And so I would ask a question: which groups, over the next ten, fifty, one hundred years, are the ones who will seek greater freedoms as citizens of our country? When we are talking and thinking about history, we take the long view, generations, as Stephen did, Abraham, Joseph, Moses. A later prophet of our own country, Martin Luther King, Jr., who was also killed for his convictions, remarked, “The arc of the moral universe is long, but it bends toward justice”.

A third story, which prepares us for the ritual of this morning. There are many rituals related to Independence Day. There is one ritual around which we gather, and it is Holy Communion. Do this in remembrance of me, Jesus said. It was a ritual that had its roots in ancient practice, a dinner associated with freedom from slavery, the Passover. In this meal, Jesus said, he is our freedom.

Whenever we have communion, we use the words of the Great Thanksgiving. It tells the story of God’s providence in history: the creation of the world, the deliverance of the people from slavery, the giving of the law, the sending of the prophets, and then the rejection of the prophets, and then the sending of Jesus, and then his death, but later his resurrection, and then the sending of the Holy Spirit.

In many ways these three stories flow together, like streams that become a great river. Stephen, the first Christian martyr; our nation’s story; and the story of our family meal, the Lord’s Supper, Holy Communion.

These are our stories, ones that we remember with gratitude….and yet we do not gloss over the pain, the sacrifice, or the sin. And so these are stories that we also tell with great humility. We remember the martyrdom of Stephen. As he is being killed he says, about his torturers and to God in prayer, “Do not hold this sin against them”, echoing the words of Jesus, also remembered by Luke the historian in the 23rd chapter of his gospel, “Father, forgive them”.

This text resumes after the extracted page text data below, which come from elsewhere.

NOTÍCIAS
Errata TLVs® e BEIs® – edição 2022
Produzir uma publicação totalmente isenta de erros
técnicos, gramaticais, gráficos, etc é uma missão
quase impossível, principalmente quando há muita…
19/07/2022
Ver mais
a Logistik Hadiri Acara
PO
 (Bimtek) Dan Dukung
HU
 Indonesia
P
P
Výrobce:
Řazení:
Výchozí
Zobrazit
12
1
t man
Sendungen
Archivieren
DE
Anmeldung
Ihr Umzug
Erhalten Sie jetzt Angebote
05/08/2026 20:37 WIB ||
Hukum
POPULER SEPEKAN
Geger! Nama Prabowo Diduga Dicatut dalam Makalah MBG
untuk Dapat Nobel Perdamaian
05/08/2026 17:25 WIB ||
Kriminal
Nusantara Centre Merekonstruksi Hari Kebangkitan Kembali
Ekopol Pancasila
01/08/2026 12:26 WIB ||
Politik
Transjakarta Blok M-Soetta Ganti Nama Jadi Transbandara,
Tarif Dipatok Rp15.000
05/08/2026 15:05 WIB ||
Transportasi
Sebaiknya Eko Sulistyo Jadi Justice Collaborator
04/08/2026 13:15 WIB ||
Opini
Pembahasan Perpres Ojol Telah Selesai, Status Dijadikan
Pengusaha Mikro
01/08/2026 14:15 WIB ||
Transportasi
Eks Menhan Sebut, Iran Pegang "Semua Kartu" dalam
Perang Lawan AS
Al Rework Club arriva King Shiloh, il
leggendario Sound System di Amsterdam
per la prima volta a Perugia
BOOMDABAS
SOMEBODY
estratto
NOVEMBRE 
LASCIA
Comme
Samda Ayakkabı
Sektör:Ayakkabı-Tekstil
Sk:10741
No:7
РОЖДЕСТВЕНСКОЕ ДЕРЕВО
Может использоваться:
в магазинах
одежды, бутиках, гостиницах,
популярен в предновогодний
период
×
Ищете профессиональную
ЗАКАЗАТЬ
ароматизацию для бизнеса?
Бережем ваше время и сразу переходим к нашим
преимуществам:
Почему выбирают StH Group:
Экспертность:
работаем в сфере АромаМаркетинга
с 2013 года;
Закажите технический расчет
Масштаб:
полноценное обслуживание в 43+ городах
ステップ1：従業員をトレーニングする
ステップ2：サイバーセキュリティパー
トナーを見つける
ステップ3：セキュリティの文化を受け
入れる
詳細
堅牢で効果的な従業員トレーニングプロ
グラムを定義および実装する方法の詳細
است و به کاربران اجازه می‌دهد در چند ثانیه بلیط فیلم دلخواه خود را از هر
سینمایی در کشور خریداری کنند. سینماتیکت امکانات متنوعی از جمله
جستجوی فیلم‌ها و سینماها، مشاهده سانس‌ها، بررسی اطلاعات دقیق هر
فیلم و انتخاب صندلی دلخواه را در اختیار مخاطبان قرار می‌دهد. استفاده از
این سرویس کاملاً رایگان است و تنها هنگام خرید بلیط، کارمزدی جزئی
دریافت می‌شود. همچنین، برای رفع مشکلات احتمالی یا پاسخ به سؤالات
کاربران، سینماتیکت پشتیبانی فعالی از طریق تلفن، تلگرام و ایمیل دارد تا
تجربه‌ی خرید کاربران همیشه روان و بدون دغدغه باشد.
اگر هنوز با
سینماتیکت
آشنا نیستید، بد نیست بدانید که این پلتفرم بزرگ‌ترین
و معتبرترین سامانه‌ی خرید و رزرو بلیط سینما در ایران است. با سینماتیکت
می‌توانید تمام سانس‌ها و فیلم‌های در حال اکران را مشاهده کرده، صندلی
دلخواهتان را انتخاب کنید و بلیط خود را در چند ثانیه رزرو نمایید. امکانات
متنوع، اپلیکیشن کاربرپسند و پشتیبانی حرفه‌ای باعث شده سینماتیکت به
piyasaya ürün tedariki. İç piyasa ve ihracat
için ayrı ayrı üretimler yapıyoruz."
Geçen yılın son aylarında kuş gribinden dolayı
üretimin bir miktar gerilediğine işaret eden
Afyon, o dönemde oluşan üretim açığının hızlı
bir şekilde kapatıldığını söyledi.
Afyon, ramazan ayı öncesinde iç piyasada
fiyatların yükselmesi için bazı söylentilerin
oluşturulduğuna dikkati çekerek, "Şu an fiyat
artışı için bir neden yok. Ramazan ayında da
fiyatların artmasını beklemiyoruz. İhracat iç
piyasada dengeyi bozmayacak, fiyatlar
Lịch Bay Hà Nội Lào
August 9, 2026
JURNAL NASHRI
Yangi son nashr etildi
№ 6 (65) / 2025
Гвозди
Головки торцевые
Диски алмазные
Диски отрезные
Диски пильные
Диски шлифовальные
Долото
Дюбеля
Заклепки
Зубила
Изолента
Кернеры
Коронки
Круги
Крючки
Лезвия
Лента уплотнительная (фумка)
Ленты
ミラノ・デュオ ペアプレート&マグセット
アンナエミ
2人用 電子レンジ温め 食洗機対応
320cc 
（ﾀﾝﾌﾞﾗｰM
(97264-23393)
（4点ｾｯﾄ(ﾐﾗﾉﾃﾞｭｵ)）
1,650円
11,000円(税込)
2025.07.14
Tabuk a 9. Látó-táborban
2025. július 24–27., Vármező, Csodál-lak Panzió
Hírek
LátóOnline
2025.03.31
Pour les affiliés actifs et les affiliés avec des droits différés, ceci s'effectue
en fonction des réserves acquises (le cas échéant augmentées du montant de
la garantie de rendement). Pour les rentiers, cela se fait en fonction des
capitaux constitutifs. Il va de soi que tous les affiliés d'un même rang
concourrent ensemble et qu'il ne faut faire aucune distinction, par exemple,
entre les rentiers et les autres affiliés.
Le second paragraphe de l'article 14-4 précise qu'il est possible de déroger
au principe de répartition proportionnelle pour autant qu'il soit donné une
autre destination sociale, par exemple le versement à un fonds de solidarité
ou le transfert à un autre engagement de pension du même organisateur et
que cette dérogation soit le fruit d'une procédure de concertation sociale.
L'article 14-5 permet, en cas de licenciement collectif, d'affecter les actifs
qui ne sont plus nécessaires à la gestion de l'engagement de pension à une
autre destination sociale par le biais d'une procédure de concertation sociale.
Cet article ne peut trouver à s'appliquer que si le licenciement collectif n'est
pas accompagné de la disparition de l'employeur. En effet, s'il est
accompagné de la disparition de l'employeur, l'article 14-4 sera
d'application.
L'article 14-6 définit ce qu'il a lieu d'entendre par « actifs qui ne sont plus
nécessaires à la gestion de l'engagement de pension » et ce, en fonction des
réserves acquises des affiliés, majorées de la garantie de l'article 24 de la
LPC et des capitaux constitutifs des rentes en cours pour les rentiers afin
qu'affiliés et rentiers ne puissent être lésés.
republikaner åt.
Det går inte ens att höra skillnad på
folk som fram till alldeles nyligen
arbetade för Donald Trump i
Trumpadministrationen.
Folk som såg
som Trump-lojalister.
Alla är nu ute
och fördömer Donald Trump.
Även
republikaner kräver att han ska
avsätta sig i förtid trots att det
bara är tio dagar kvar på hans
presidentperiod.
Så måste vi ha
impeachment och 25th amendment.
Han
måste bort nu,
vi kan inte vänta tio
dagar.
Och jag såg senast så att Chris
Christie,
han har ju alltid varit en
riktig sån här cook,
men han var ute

We have this example of forgiveness, which is finally the greatest sacrifice and the path that families transform their pain and their sin on the way to the deeper reality of God’s grace and providence. The hymn we love is actually one that speaks to our history:

Through many dangers, toils and snares
I have already come
Tis grace that brought me safe thus far
And grace will lead me home.

In the presence of abundant grace, we confess that often we do not know our own history, we confess that we take the sacrifices of great men and women of faith for granted, we confess that we mistake blessing for privilege. This has always been the great temptation for Israel, for the church, and for America.

The purpose of a holiday, today set in the higher context of the worship of God, is to pause, to rest, to reflect, to give thanks for the gifts and blessings that we enjoy, to remember the history that has made us who we are, and, in our freedom, to imagine the future to which God is calling all of us.